ABOUT THIS TASK: Which lines below hold the word "down"? Report each one.
---
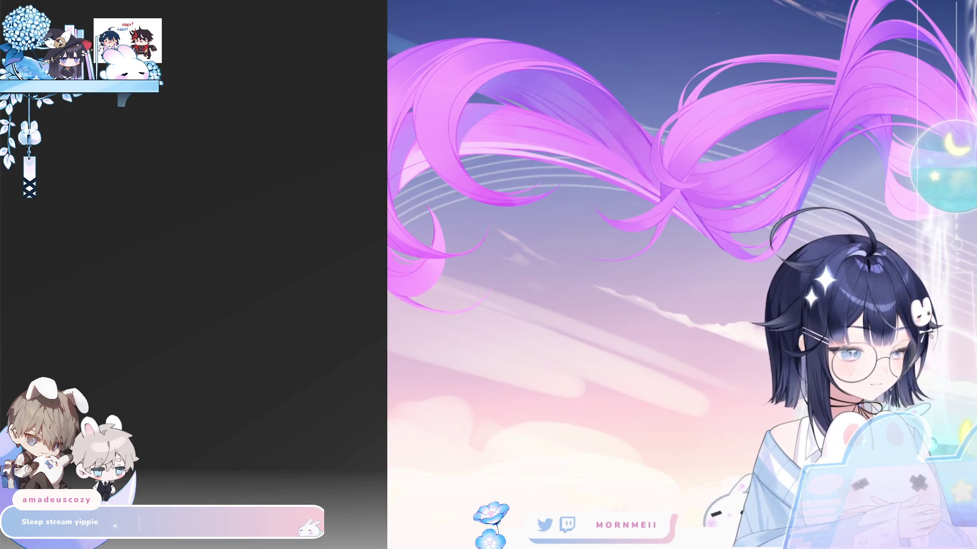
{"action": "scroll", "coordinate": [682, 275], "scroll_direction": "right", "scroll_amount": 5}
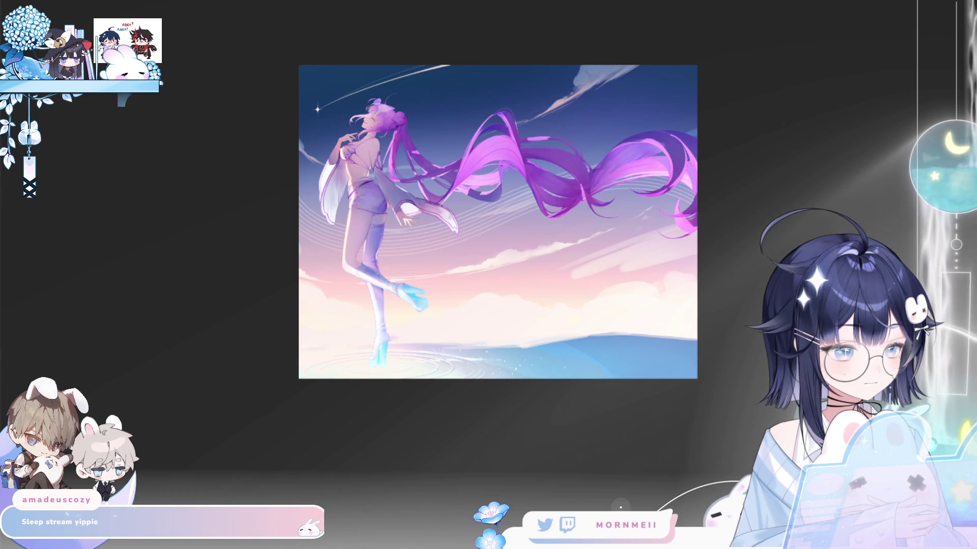
{"action": "left_click", "coordinate": [549, 180]}
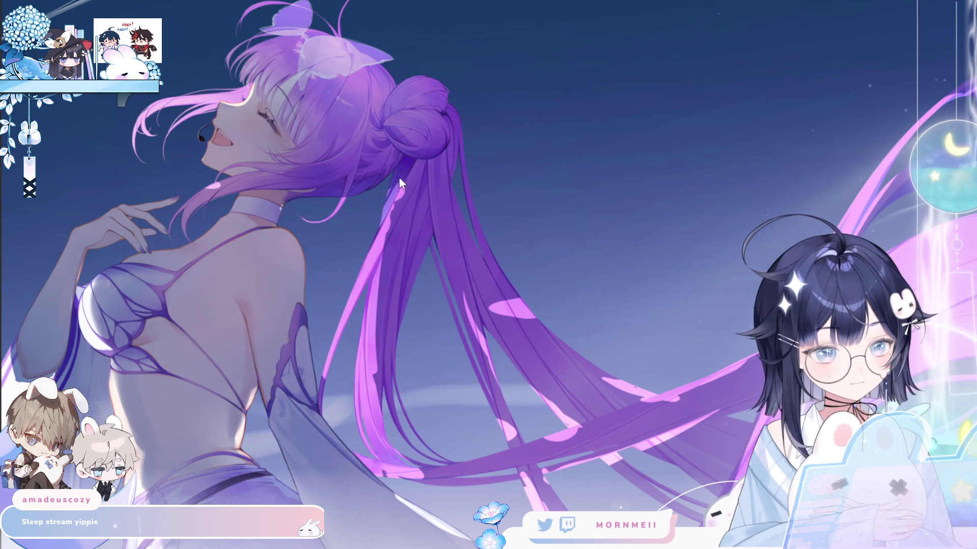
{"action": "left_click", "coordinate": [371, 171]}
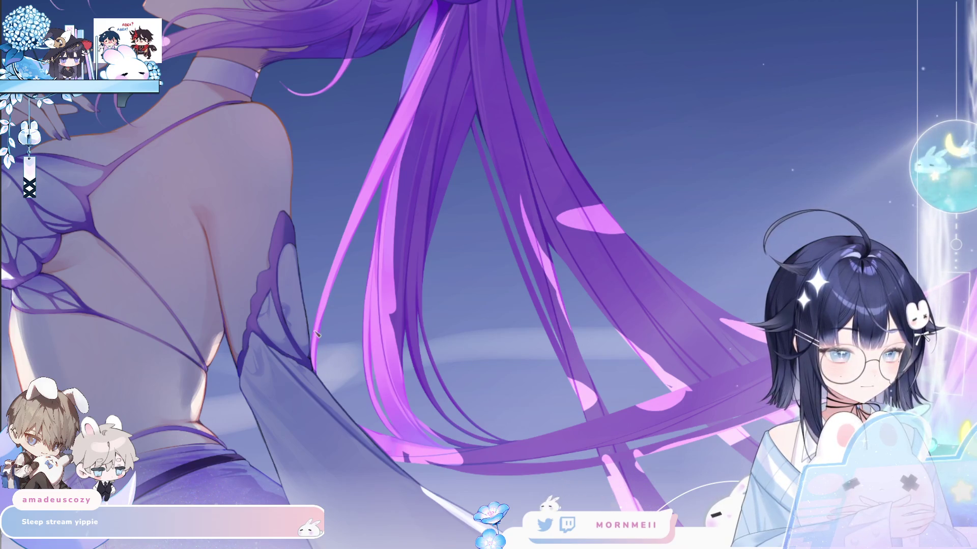
{"action": "left_click", "coordinate": [328, 357]}
{"action": "key", "text": "Right"}
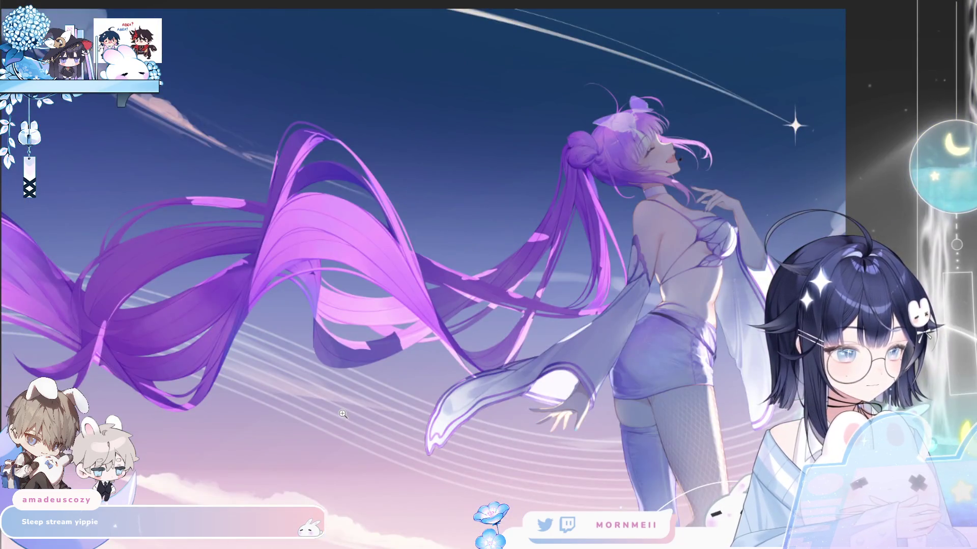
{"action": "key", "text": "Right"}
{"action": "scroll", "coordinate": [486, 266], "scroll_direction": "down", "scroll_amount": 2}
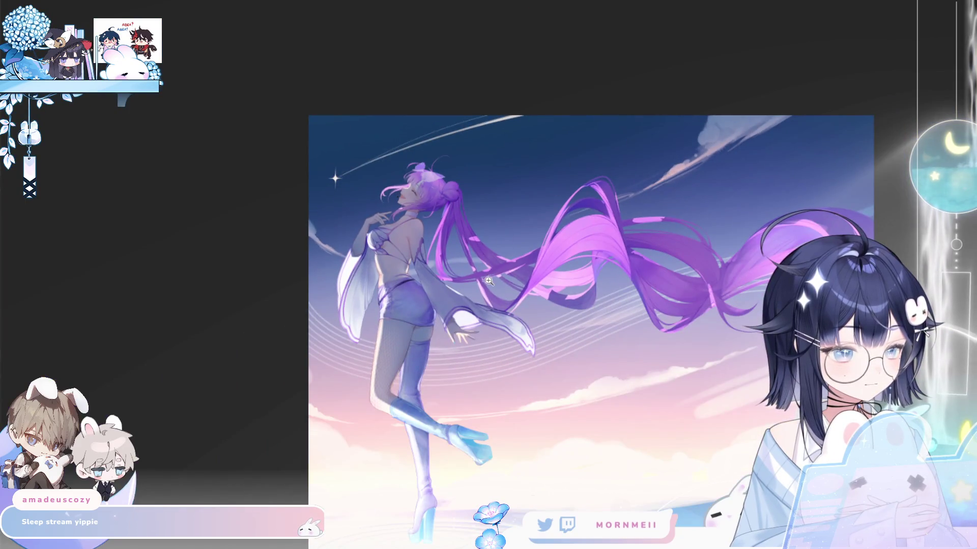
Zoom in on the hair beside the head and enlarge the brush size
{"action": "left_click", "coordinate": [466, 249]}
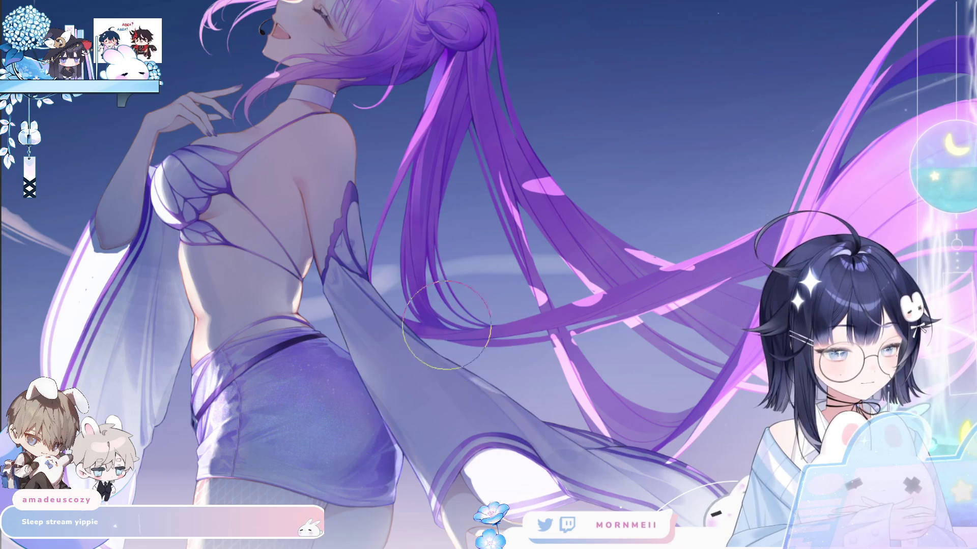
{"action": "scroll", "coordinate": [565, 332], "scroll_direction": "down", "scroll_amount": 5}
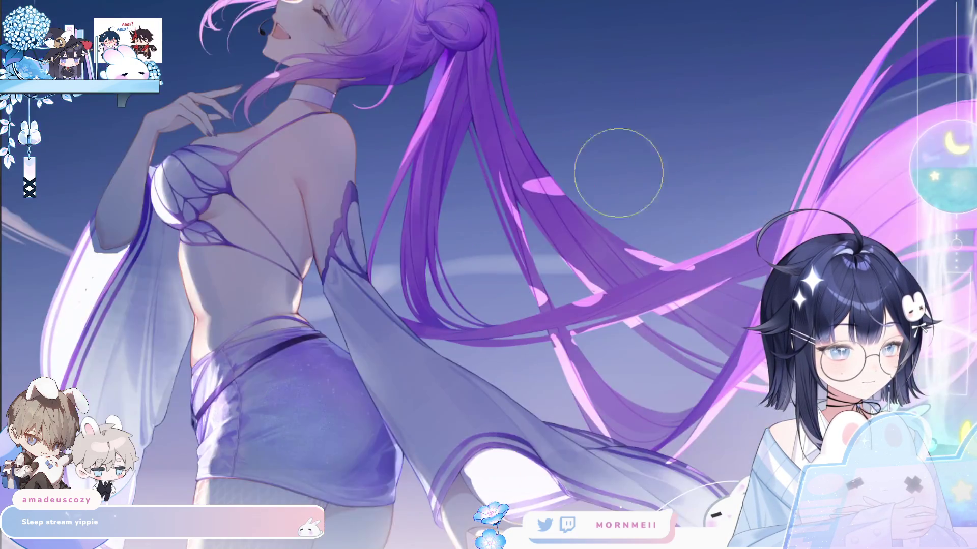
{"action": "scroll", "coordinate": [557, 171], "scroll_direction": "up", "scroll_amount": 5}
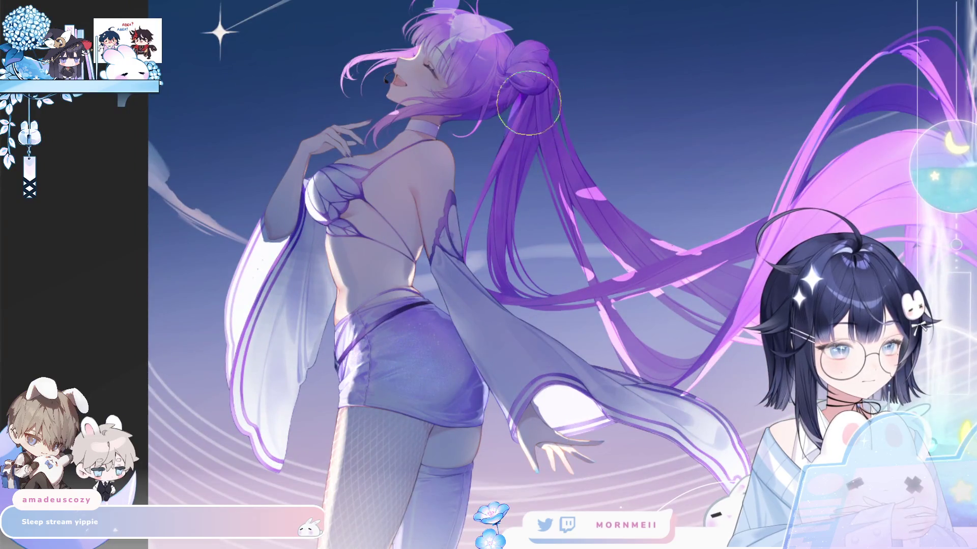
{"action": "key", "text": "]"}
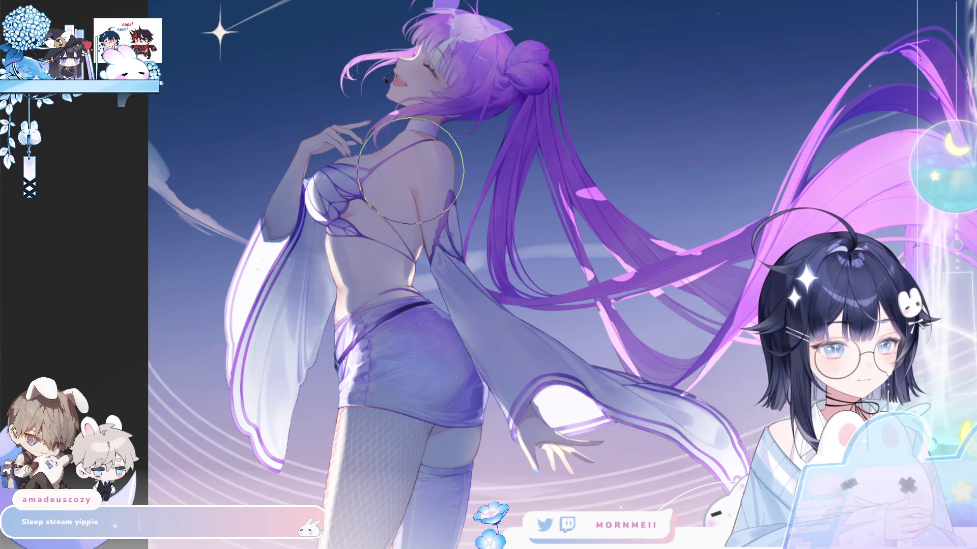
{"action": "key", "text": "["}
---
RESPONSE TO THIS EXERCISE:
{"action": "scroll", "coordinate": [486, 266], "scroll_direction": "down", "scroll_amount": 2}
{"action": "scroll", "coordinate": [565, 332], "scroll_direction": "down", "scroll_amount": 5}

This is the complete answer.